Fortescue, the world's fourth-largest iron ore miner, said underlying attributable net profit after tax fell 53% to $1.55 billion for the six months ended December 31, amid falling prices of iron ore and higher costs.
That missed a Visible Alpha consensus estimate of $1.76 billion. Fortescue also declared an interim dividend of A$0.50 per share, which was 7% lower than the consensus, sending its shares down 7.5% compared to smaller losses in other major miners.
"Given revenue was in line... the result is attributed to higher costs," Macquarie said in a note.

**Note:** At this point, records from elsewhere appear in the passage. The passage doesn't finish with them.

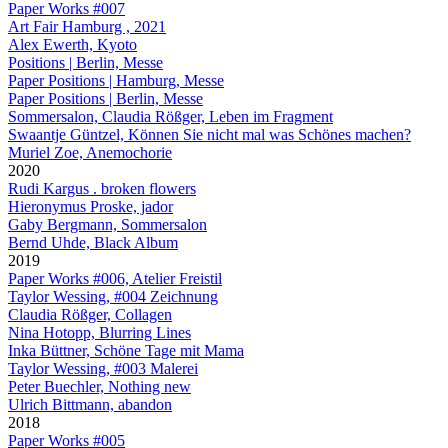
Paper Works #007
Art Fair Hamburg , 2021
Alex Ewerth, Kyoto
Positions | Berlin, Messe
Paper Positions | Hamburg, Messe
Paper Positions | Berlin, Messe
Sommersalon, Claudia Rößger, Leben im Fragment
Swaantje Güntzel, Können Sie nicht mal was Schönes machen?
Muriel Zoe, Anemochorie
2020
Rudi Kargus . broken flowers
Hieronymus Proske, jador
Gaby Bergmann, Sommersalon
Bernd Uhde, Black Album
2019
Paper Works #006, Atelier Freistil
Taylor Wessing, #004 Zeichnung
Claudia Rößger, Collagen
Nina Hotopp, Blurring Lines
Inka Büttner, Schöne Tage mit Mama
Taylor Wessing, #003 Malerei
Peter Buechler, Nothing new
Ulrich Bittmann, abandon
2018
Paper Works #005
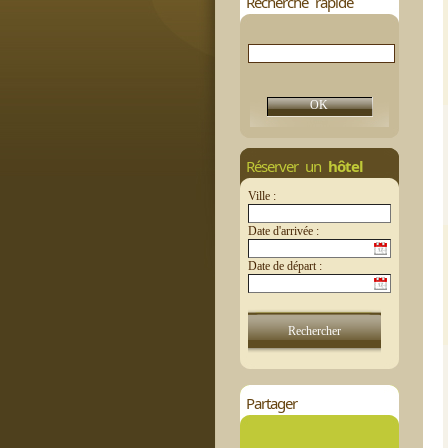
Recherche rapide
Réserver un
hôtel
Ville :
Date d'arrivée :
Date de départ :
Partager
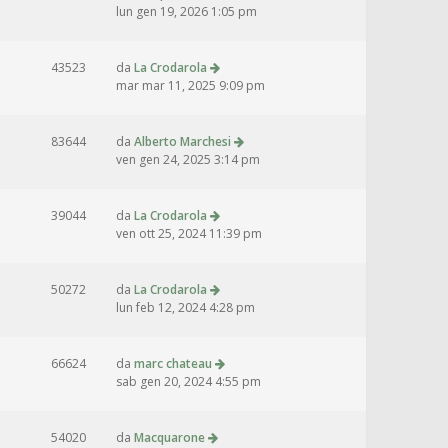
lun gen 19, 2026 1:05 pm
43523
da
La Crodarola
mar mar 11, 2025 9:09 pm
83644
da
Alberto Marchesi
ven gen 24, 2025 3:14 pm
39044
da
La Crodarola
ven ott 25, 2024 11:39 pm
50272
da
La Crodarola
lun feb 12, 2024 4:28 pm
66624
da
marc chateau
sab gen 20, 2024 4:55 pm
54020
da
Macquarone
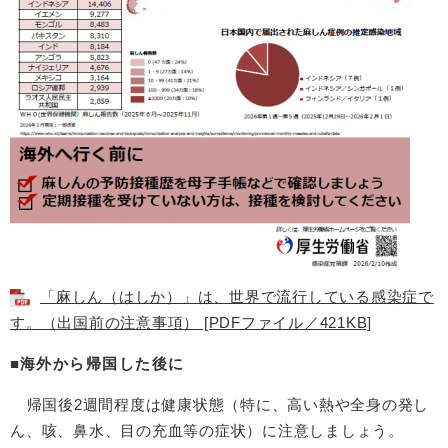
「麻しん（はしか）」は、世界で流行している感染症で
す。（出国前の注意事項） [PDFファイル／421KB]
■
海外から帰国した後に
帰国後2週間程度は健康状態（特に、高い熱や全身の発し
ん、咳、鼻水、目の充血等の症状）に注意しましょう。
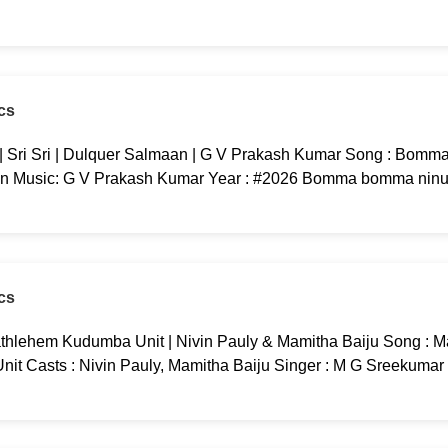
cs
ri Sri | Dulquer Salmaan | G V Prakash Kumar Song : Bomma
an Music: G V Prakash Kumar Year : #2026 Bomma bomma ninu 
cs
thlehem Kudumba Unit | Nivin Pauly & Mamitha Baiju Song : M
t Casts : Nivin Pauly, Mamitha Baiju Singer : M G Sreekumar 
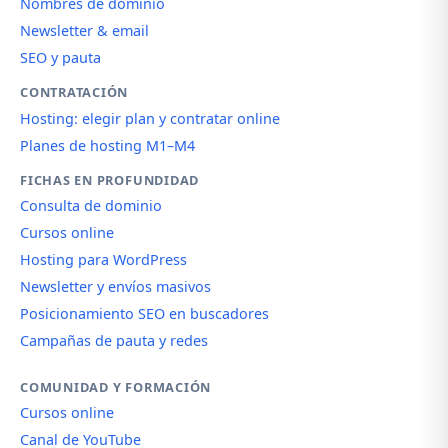
Nombres de dominio
Newsletter & email
SEO y pauta
CONTRATACIÓN
Hosting: elegir plan y contratar online
Planes de hosting M1–M4
FICHAS EN PROFUNDIDAD
Consulta de dominio
Cursos online
Hosting para WordPress
Newsletter y envíos masivos
Posicionamiento SEO en buscadores
Campañas de pauta y redes
COMUNIDAD Y FORMACIÓN
Cursos online
Canal de YouTube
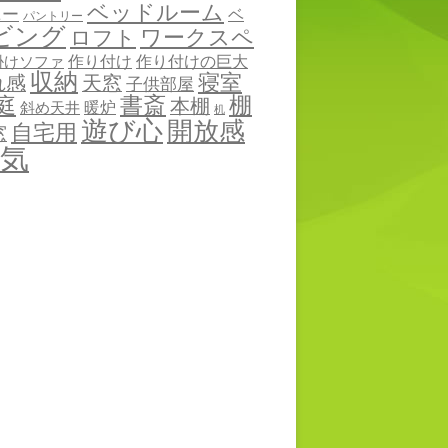
ベッドルーム
ニー
ベ
パントリー
ビング
ワークスペ
ロフト
作り付け
作り付けの巨大
掛けソファ
収納
寝室
れ感
天窓
子供部屋
棚
庭
書斎
本棚
暖炉
斜め天井
机
遊び心
開放感
自宅用
窓
気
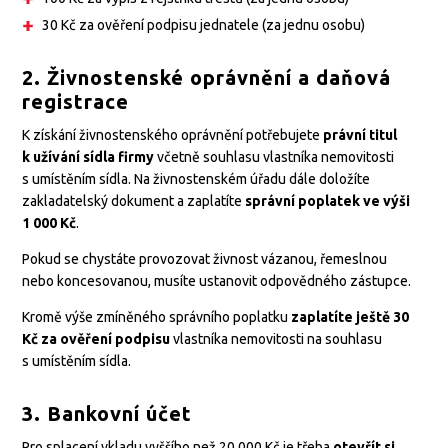
30 Kč za ověření podpisu jednatele (za jednu osobu)
2. Živnostenské oprávnění a daňová
registrace
K získání živnostenského oprávnění potřebujete
právní titul
k užívání sídla firmy
včetně souhlasu vlastníka nemovitosti
s umístěním sídla. Na živnostenském úřadu dále doložíte
zakladatelský dokument a zaplatíte
správní poplatek ve výši
1 000 Kč
.
Pokud se chystáte provozovat živnost vázanou, řemeslnou
nebo koncesovanou, musíte ustanovit odpovědného zástupce.
Kromě výše zmíněného správního poplatku
zaplatíte ještě 30
Kč za ověření podpisu
vlastníka nemovitosti na souhlasu
s umístěním sídla.
3. Bankovní účet
Pro splacení vkladu vyššího než 20 000 Kč je třeba
otevřít si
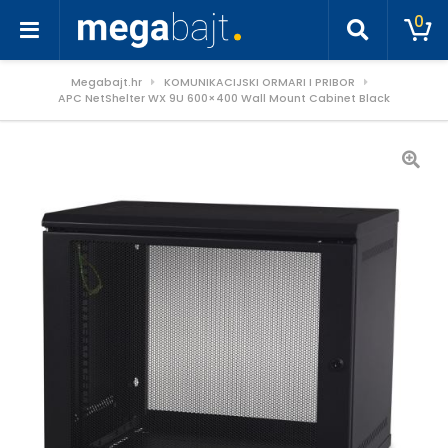
0
Megabajt.hr
KOMUNIKACIJSKI ORMARI I PRIBOR
APC NetShelter WX 9U 600×400 Wall Mount Cabinet Black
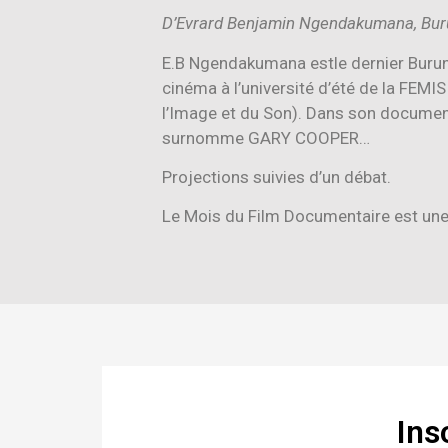
D’Evrard Benjamin Ngendakumana, Buru
E.B Ngendakumana estle dernier Burun
cinéma à l’université d’été de la FEMI
l’Image et du Son). Dans son documenta
surnomme GARY COOPER…
Projections suivies d’un débat.
Le Mois du Film Documentaire est une 
Ins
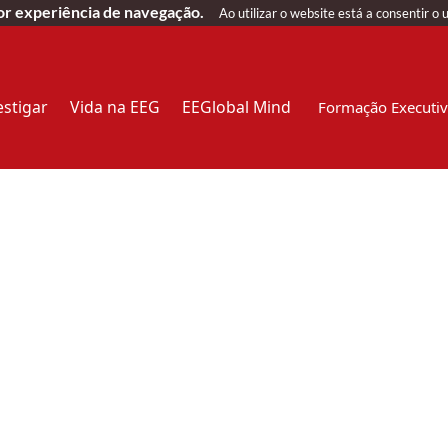
hor experiência de navegação.
Ao utilizar o website está a consentir o 
estigar
Vida na EEG
EEGlobal Mind
Formação Executi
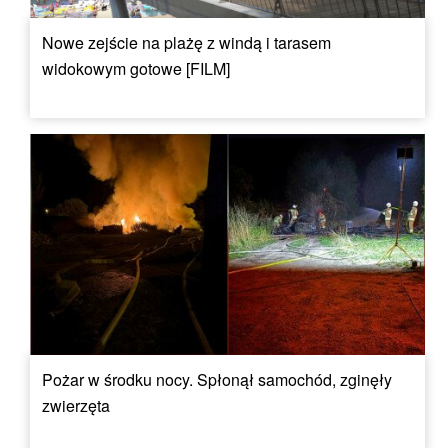
Nowe zejście na plażę z windą i tarasem
widokowym gotowe [FILM]
Pożar w środku nocy. Spłonął samochód, zginęły
zwierzęta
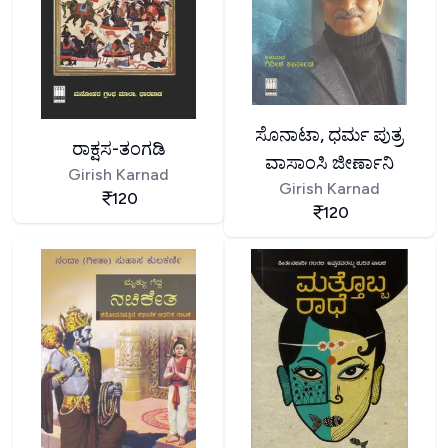
ಸೊನಾಟಾ, ಧರ್ಮ ಪುತ್ರ
ರಾಕ್ಷಸ-ತಂಗಡಿ
ವಾಸಾಂಸಿ ಜೀರ್ಣಾನಿ
Girish Karnad
Girish Karnad
120
120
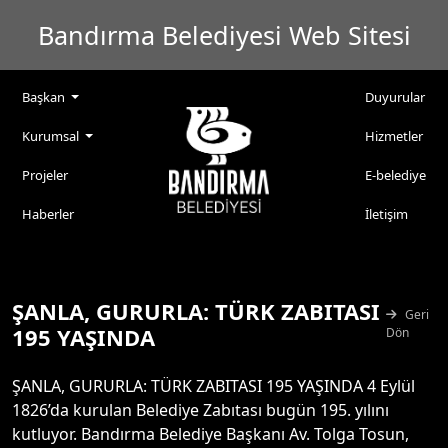
Bandırma Belediyesi Web Sitesi
Başkan
Duyurular
Kurumsal
Hizmetler
Projeler
E-belediye
Haberler
İletişim
ŞANLA, GURURLA: TÜRK ZABITASI
Geri
195 YAŞINDA
Dön
ŞANLA, GURURLA: TÜRK ZABITASI 195 YAŞINDA 4 Eylül
1826’da kurulan Belediye Zabıtası bugün 195. yılını
kutluyor. Bandırma Belediye Başkanı Av. Tolga Tosun,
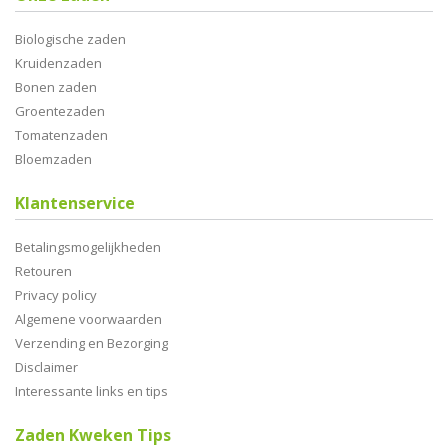
Biologische zaden
Kruidenzaden
Bonen zaden
Groentezaden
Tomatenzaden
Bloemzaden
Klantenservice
Betalingsmogelijkheden
Retouren
Privacy policy
Algemene voorwaarden
Verzending en Bezorging
Disclaimer
Interessante links en tips
Zaden Kweken Tips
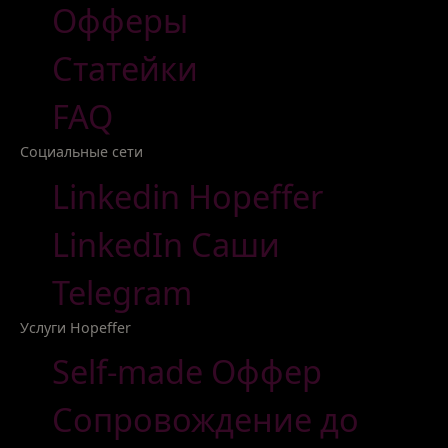
Офферы
Статейки
FAQ
Социальные сети
Linkedin Hopeffer
LinkedIn Саши
Telegram
Услуги Hopeffer
Self-made Оффер
Сопровождение до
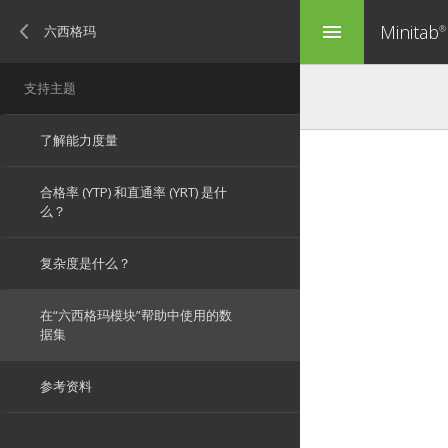
Minitab
menu
®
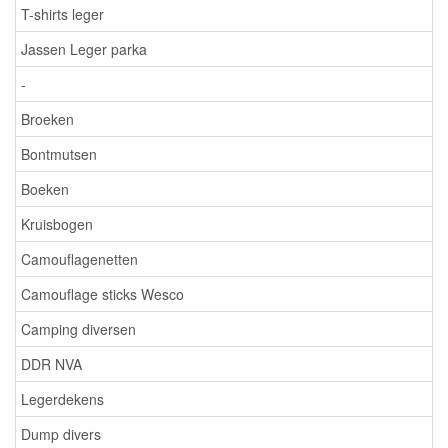
T-shirts leger
Jassen Leger parka
-
Broeken
Bontmutsen
Boeken
Kruisbogen
Camouflagenetten
Camouflage sticks Wesco
Camping diversen
DDR NVA
Legerdekens
Dump divers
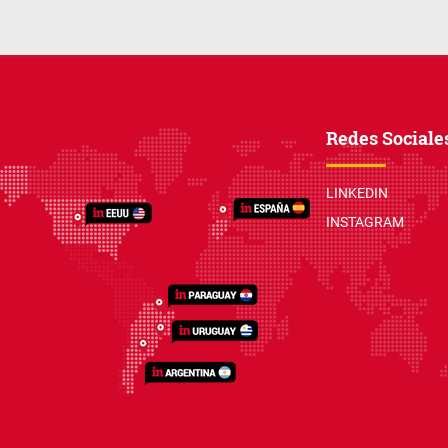
Redes Sociale
LINKEDIN
INSTAGRAM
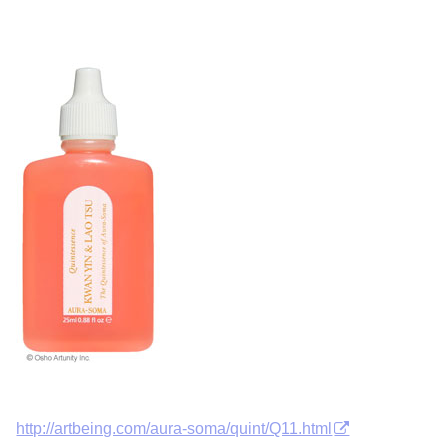
http://artbeing.com/aura-soma/quint/Q11.html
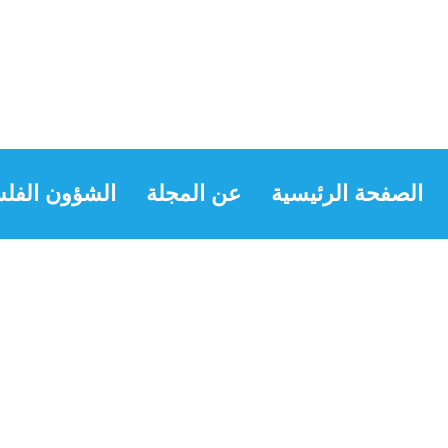
الصفحة الرئيسية
عن المجلة
الشؤون الفلس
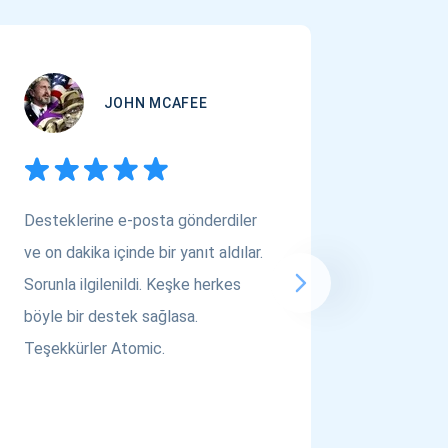
JOHN MCAFEE
Desteklerine e-posta gönderdiler
Çok Varl
ve on dakika içinde bir yanıt aldılar.
arıyors
Sorunla ilgilenildi. Keşke herkes
bakın! A
böyle bir destek sağlasa.
saygılar..
Teşekkürler Atomic.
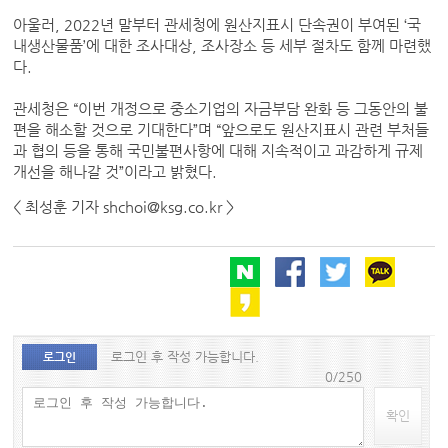
아울러, 2022년 말부터 관세청에 원산지표시 단속권이 부여된 ‘국
내생산물품’에 대한 조사대상, 조사장소 등 세부 절차도 함께 마련했
다.
관세청은 “이번 개정으로 중소기업의 자금부담 완화 등 그동안의 불
편을 해소할 것으로 기대한다”며 “앞으로도 원산지표시 관련 부처들
과 협의 등을 통해 국민불편사항에 대해 지속적이고 과감하게 규제
개선을 해나갈 것”이라고 밝혔다.
< 최성훈 기자 shchoi@ksg.co.kr >
로그인 후 작성 가능합니다.
로그인
0/250
확인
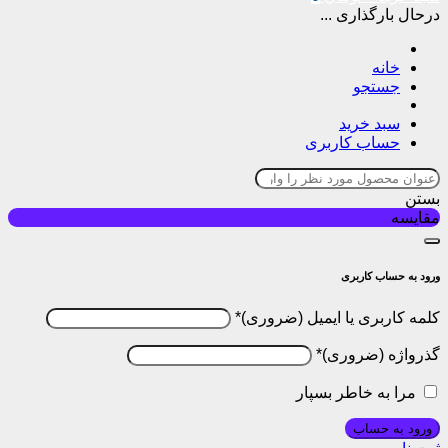
درحال بارگذاری ...
خانه
جستجو
سبد خرید
حساب کاربری
بستن
مقایسه
ورود به حساب کاربری
کلمه کاربری یا ایمیل
*
گذرواژه
*
مرا به خاطر بسپار
ورود به حساب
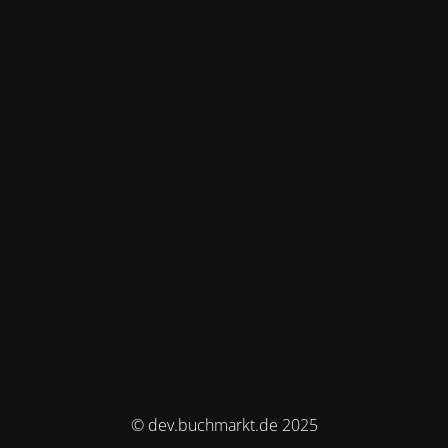
© dev.buchmarkt.de 2025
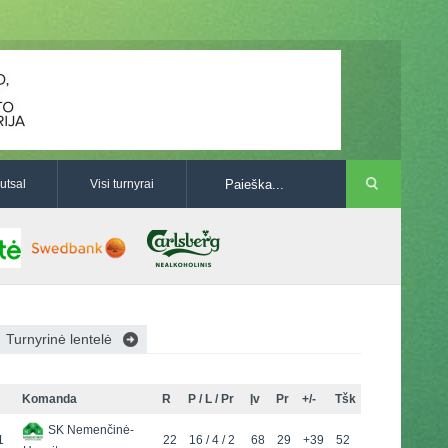
utsal
Visi turnyrai
Turnyrinė lentelė
Komanda
R
P / L / Pr
Įv
Pr
+/-
Tšk
SK Nemenčinė-
1
22
16 / 4 / 2
68
29
+39
52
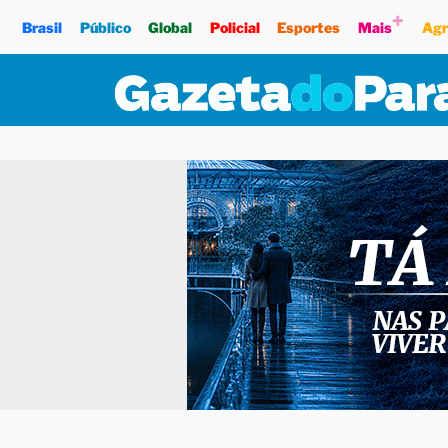
+
Brasil
Público
Global
Policial
Esportes
Mais
Agr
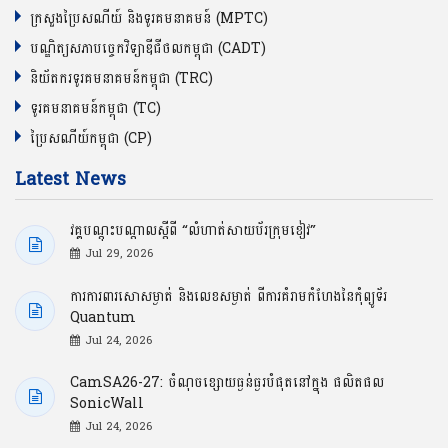
ក្រសួងប្រៃសណីយ៍ និងទូរគមនាគមន៍ (MPTC)
បណ្ឌិត្យសភាបច្ចេកវិទ្យាឌីជីថលកម្ពុជា (CADT)
និយ័តករទូរគមនាគមន៍កម្ពុជា (TRC)
ទូរគមនាគមន៍កម្ពុជា (TC)
ប្រៃសណីយ៍កម្ពុជា (CP)
Latest News
វគ្គបណ្ដុះបណ្ដាលស្ដីពី “លំហាត់សាយប័រក្រុមខៀវ”
Jul 29, 2026
ការការពារសោសម្ងាត់ និងលេខសម្ងាត់ ពីការគំរាមកំហែងនៃកុំព្យូទ័រ
Quantum
Jul 24, 2026
CamSA26-27: ចំណុចខ្សោយធ្ងន់ធ្ងរបំផុតនៅក្នុង ផលិតផល
SonicWall
Jul 24, 2026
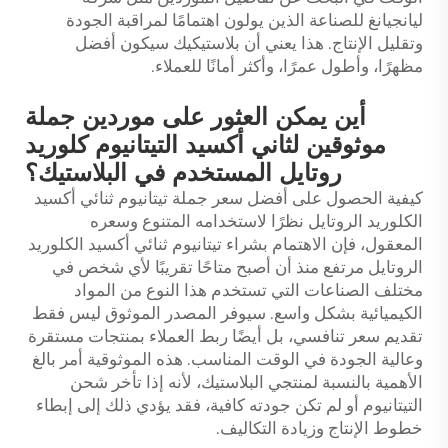
ليانجيانغ للصناعة الذين يولون اهتمامًا لمراقبة الجودة
وتقليل الإنتاج. هذا يعني أن بلاستيكيك سيكون أفضل
مظهرًا، وأطول عمرًا، وأكثر أمانًا للعملاء.
أين يمكن العثور على موردين جملة
موثوقين لثاني أكسيد التيتانيوم كلوريد
روتايل المستخدم في البلاستيك؟
كيفية الحصول على أفضل سعر جملة تيتانيوم ثنائي أكسيد
الكلوريد الروتايل نظرًا لاستخدامه المتنوع وسعره
المعقول، فإن الاهتمام بشراء تيتانيوم ثنائي أكسيد الكلوريد
الروتايل مرتفع منذ أن أصبح متاحًا تقريبًا لأي شخص في
مختلف الصناعات التي تستخدم هذا النوع من المواد
الكيميائية بشكل واسع. سيوفر المصدر الموثوق ليس فقط
تقديم سعر تنافسي، بل أيضًا ربط العملاء بمنتجات مستقرة
وعالية الجودة في الوقت المناسب. هذه الموثوقية أمر بالغ
الأهمية بالنسبة لمنتجي البلاستيك، لأنه إذا تأخر شحن
التيتانيوم أو لم تكن جودته كافية، فقد يؤدي ذلك إلى إبطاء
خطوط الإنتاج وزيادة التكاليف.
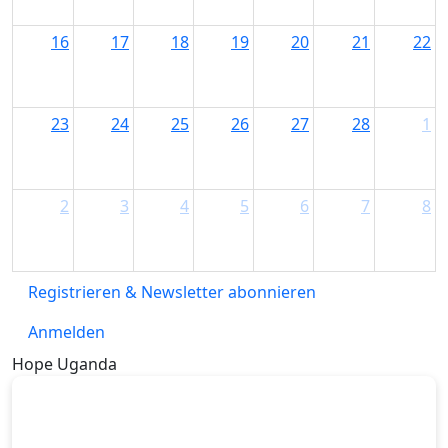
16
17
18
19
20
21
22
23
24
25
26
27
28
1
2
3
4
5
6
7
8
Registrieren & Newsletter abonnieren
Anmelden
Hope Uganda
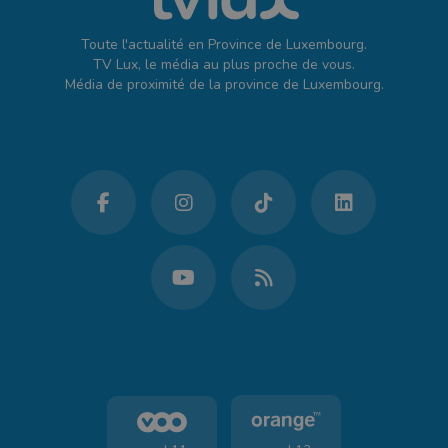
Toute l'actualité en Province de Luxembourg.
TV Lux, le média au plus proche de vous.
Média de proximité de la province de Luxembourg.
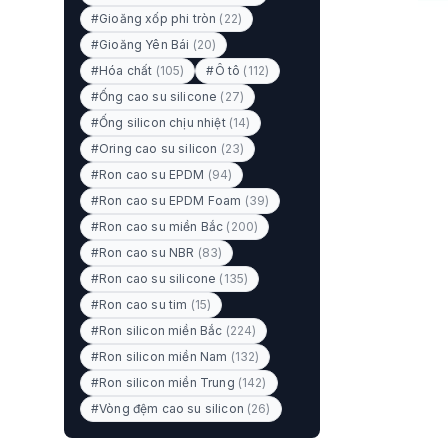
#Gioăng xốp phi tròn
(22)
#Gioăng Yên Bái
(20)
#Hóa chất
(105)
#Ô tô
(112)
#Ống cao su silicone
(27)
#Ống silicon chịu nhiệt
(14)
#Oring cao su silicon
(23)
#Ron cao su EPDM
(94)
#Ron cao su EPDM Foam
(39)
#Ron cao su miền Bắc
(200)
#Ron cao su NBR
(83)
#Ron cao su silicone
(135)
#Ron cao su tim
(15)
#Ron silicon miền Bắc
(224)
#Ron silicon miền Nam
(132)
#Ron silicon miền Trung
(142)
#Vòng đệm cao su silicon
(26)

Revenue for the first half was $7.6 billion, matching consensus estimates while unit costs rose by 8% to $19.17 a tonne due to inflationary pressures.
The miner also revised its full-year forecast for its green energy unit's capital expenditure to $400 million from its previously provided forecast of $500 million.
"Market conditions are uncertain, with the Trump administration instructing federal agencies to pause grant payments under the Inflation Reduction Act," the company said about its green energy projects.
In July last year, the miner said the unit, Fortescue Energy, was unlikely to meet its target of producing 15 million metric tons of green hydrogen by 2030.
Green iron is produced by reducing iron ore using hydrogen gas, which is then converted into steel in an electric arc furnace.
"Market will want to see energy capex (capital expenditure) and opex (operating expenditure) cut further," analysts at Citi said in a note.
Fortescue is reconsidering the development timeframes of its U.S. Arizona project and the Gladstone hydrogen project in Australia.
The company said it had put under review the timeline for its Iron Bridge magnetite facility to get to capacity of 22 million tonnes a year but that it was on track to achieve the fiscal 2025 target for shipments of 5.0 to 9.0 million metric tonnes.